2) Waterfilling makes it necessary for an adversary to run a larger number of relays. Apart from the costs of service providers, this large number of relays need to be managed in an apparently independent way, otherwise they would become suspicious to community members, like nusenu who is doing a great job spotting all anomalies. It seems plausible that running 100 relays in such a way that they look independent is at least as difficult as doing that with 10 relays.
Why is running a large number of relays more noticeable than running a high-bandwidth relay? Actually, it seems, if anything, *less* noticeable. An attacker could even indicate that all the relays are in the same family, and there is no Tor policy that would kick them out of the network for being “too large” of a family. If Tor wants to limit the size of single entities, then they would have to kick out some large existing families (Team Cymru,
torservers.net, and the Chaos Communicration Congress come to mind), and moreover such a policy could apply equally well to total amounts of bandwidth as to total number of relays.

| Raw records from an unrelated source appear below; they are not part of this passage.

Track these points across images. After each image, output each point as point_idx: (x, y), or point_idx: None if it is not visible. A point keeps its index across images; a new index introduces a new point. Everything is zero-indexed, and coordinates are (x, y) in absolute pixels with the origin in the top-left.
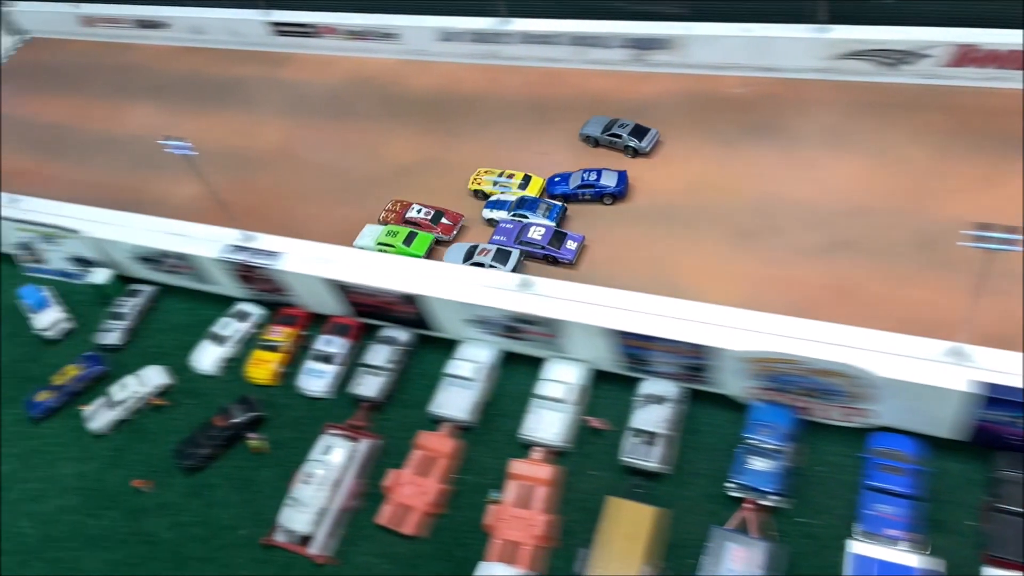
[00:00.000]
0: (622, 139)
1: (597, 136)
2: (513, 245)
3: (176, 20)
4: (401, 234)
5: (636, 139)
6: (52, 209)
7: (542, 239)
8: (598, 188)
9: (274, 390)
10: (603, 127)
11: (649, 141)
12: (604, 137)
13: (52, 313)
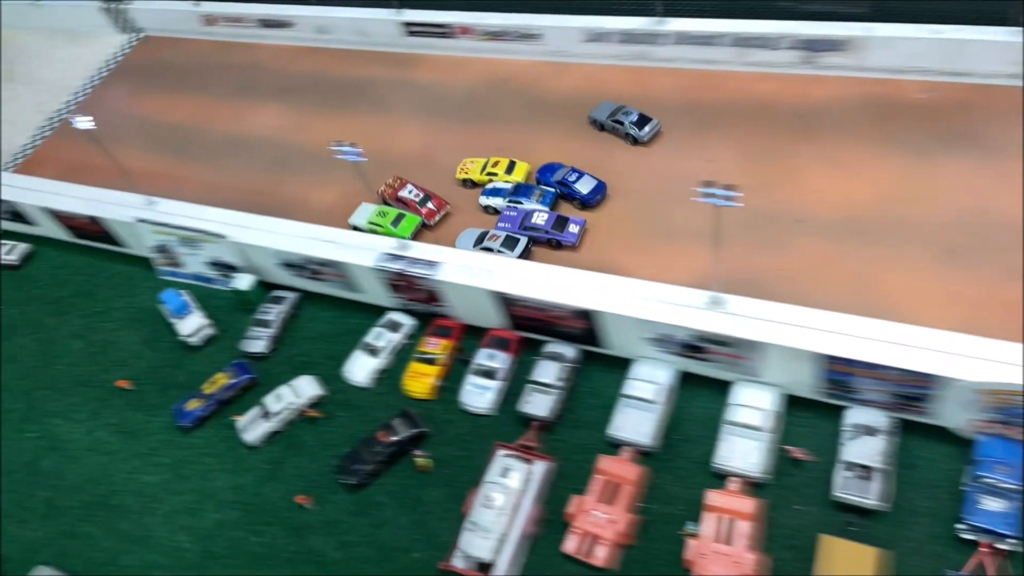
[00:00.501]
0: (624, 126)
1: (603, 121)
2: (518, 231)
3: (301, 19)
4: (390, 215)
5: (637, 128)
6: (189, 212)
7: (545, 224)
8: (571, 190)
9: (433, 404)
10: (609, 113)
11: (649, 131)
12: (609, 122)
13: (195, 319)
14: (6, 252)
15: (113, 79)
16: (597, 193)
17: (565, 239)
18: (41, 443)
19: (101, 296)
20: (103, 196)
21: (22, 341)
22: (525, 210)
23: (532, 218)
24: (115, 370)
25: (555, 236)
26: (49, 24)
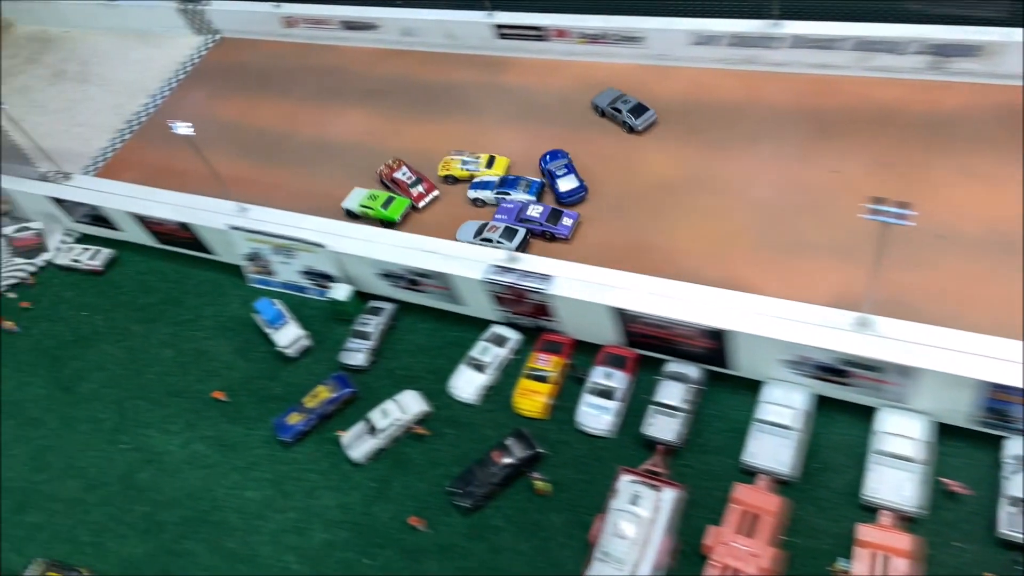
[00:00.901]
0: (621, 114)
1: (603, 107)
2: (515, 223)
3: (386, 22)
4: (381, 198)
5: (633, 117)
6: (283, 220)
7: (540, 216)
8: (553, 183)
9: (545, 424)
10: (609, 100)
11: (644, 121)
12: (608, 109)
13: (292, 330)
14: (89, 257)
15: (191, 81)
16: (575, 194)
17: (558, 231)
18: (136, 455)
19: (189, 304)
20: (194, 202)
21: (110, 349)
22: (521, 203)
23: (527, 210)
24: (208, 380)
25: (549, 228)
26: (121, 24)
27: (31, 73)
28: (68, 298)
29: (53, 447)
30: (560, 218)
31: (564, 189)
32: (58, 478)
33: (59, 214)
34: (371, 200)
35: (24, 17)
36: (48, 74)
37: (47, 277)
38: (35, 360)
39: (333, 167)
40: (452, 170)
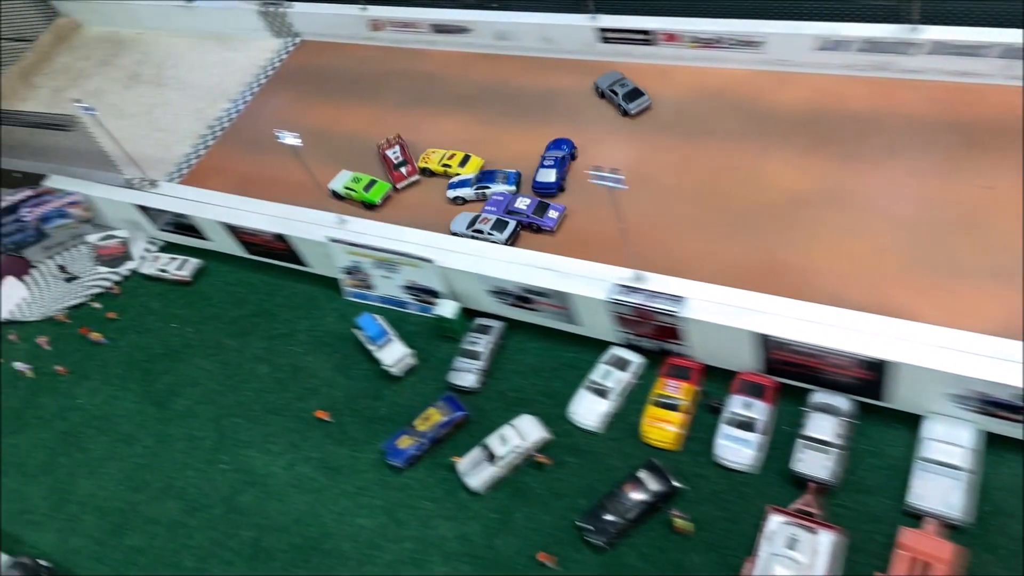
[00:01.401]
0: (617, 97)
1: (603, 89)
2: (504, 215)
3: (479, 25)
4: (363, 180)
5: (626, 102)
6: (384, 232)
7: (527, 209)
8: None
9: (678, 456)
10: (610, 83)
11: (637, 106)
12: (608, 91)
13: (397, 348)
14: (177, 267)
15: (274, 86)
16: (547, 188)
17: (544, 223)
18: (238, 476)
19: (283, 317)
20: (290, 213)
21: (202, 363)
22: (510, 195)
23: (515, 203)
24: (309, 399)
25: (535, 220)
26: (196, 26)
27: (105, 76)
28: (155, 309)
29: (149, 465)
30: (546, 211)
31: (539, 179)
32: (157, 499)
33: (143, 222)
34: (354, 183)
35: (93, 18)
36: (123, 77)
37: (132, 287)
38: (125, 373)
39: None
40: (430, 163)
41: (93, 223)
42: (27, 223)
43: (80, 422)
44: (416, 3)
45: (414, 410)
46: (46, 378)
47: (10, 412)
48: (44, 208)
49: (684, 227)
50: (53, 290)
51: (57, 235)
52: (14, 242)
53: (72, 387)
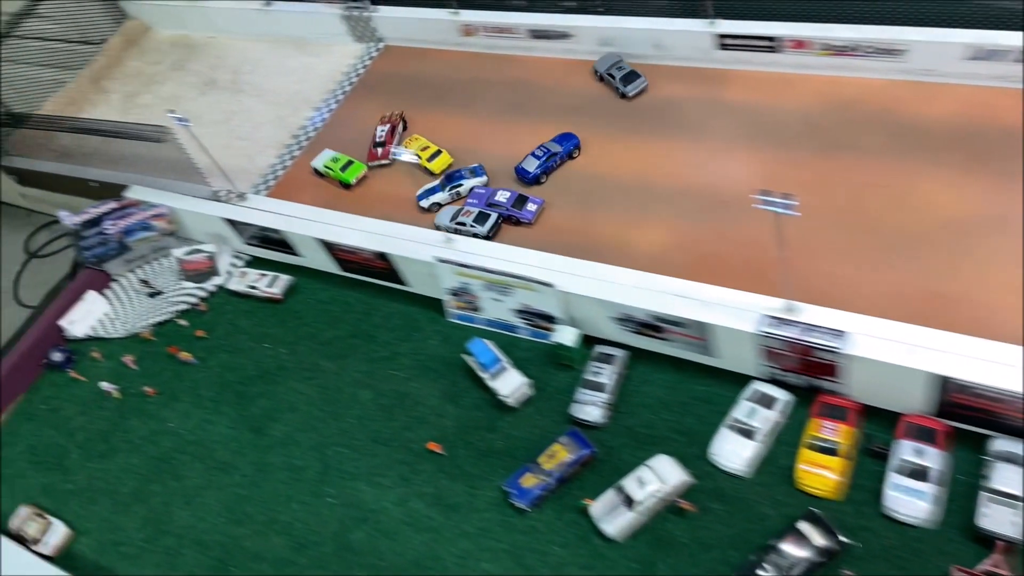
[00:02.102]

3) The question of the protection from relays, ASes or IXPs is puzzling, and we do not have a strong opinion about it. We focused on relays because they are what is available to any attacker, compared to ASes or IXPs which are more specific adversaries. But, if there is a consensus that ASes or IXPs should rather be considered as the main target, it is easy to implement waterfilling at the AS or IXP level rather than at the IP level: just aggregate the bandwidth relayed per AS or IXP, and apply the waterfilling level computation method to them. Or we could mix the weights obtained for all these adversaries, in order to get some improvement against all of them instead of an improvement against only one and being agnostic about the others.
This suggestion of applying waterfilling to individual ASes is intriguing, but would require some a more developed design and argument. Would the attacker model be one that has a fixed cost to compromise/observe a given AS?
4) More fundamentally, since the fundamental idea of Tor is to mix traffic through a large number of relays, it seems to be a sound design principle to make the choice of the critical relays as uniform as possible, as Waterfilling aims to do. A casual Tor user may be concerned to see that his traffic is very likely to be routed through a very small number of top relays, and this effect is likely to increase as soon as a multi-cores compliant implementation of Tor rises (rust dev). Current top relays which suffer from the main CPU bottleneck will probably be free to relay even more bandwidth than they already do, and gain an even more disproportionate consensus weight. Waterfilling might prevent that, and keep those useful relays doing their job at the middle position of paths.
I disagree that uniform relay selection is a sound design principle. Instead, one should consider various likely attackers and consider what design maximizes the attack cost (or maybe maximizes the minimum design cost among likely attackers). In the absence of detailed attacker information, a good design principle might be for clients to choose “diverse” relays, where diversity should take into account country, operator, operating system, AS, IXP connectivity, among other things.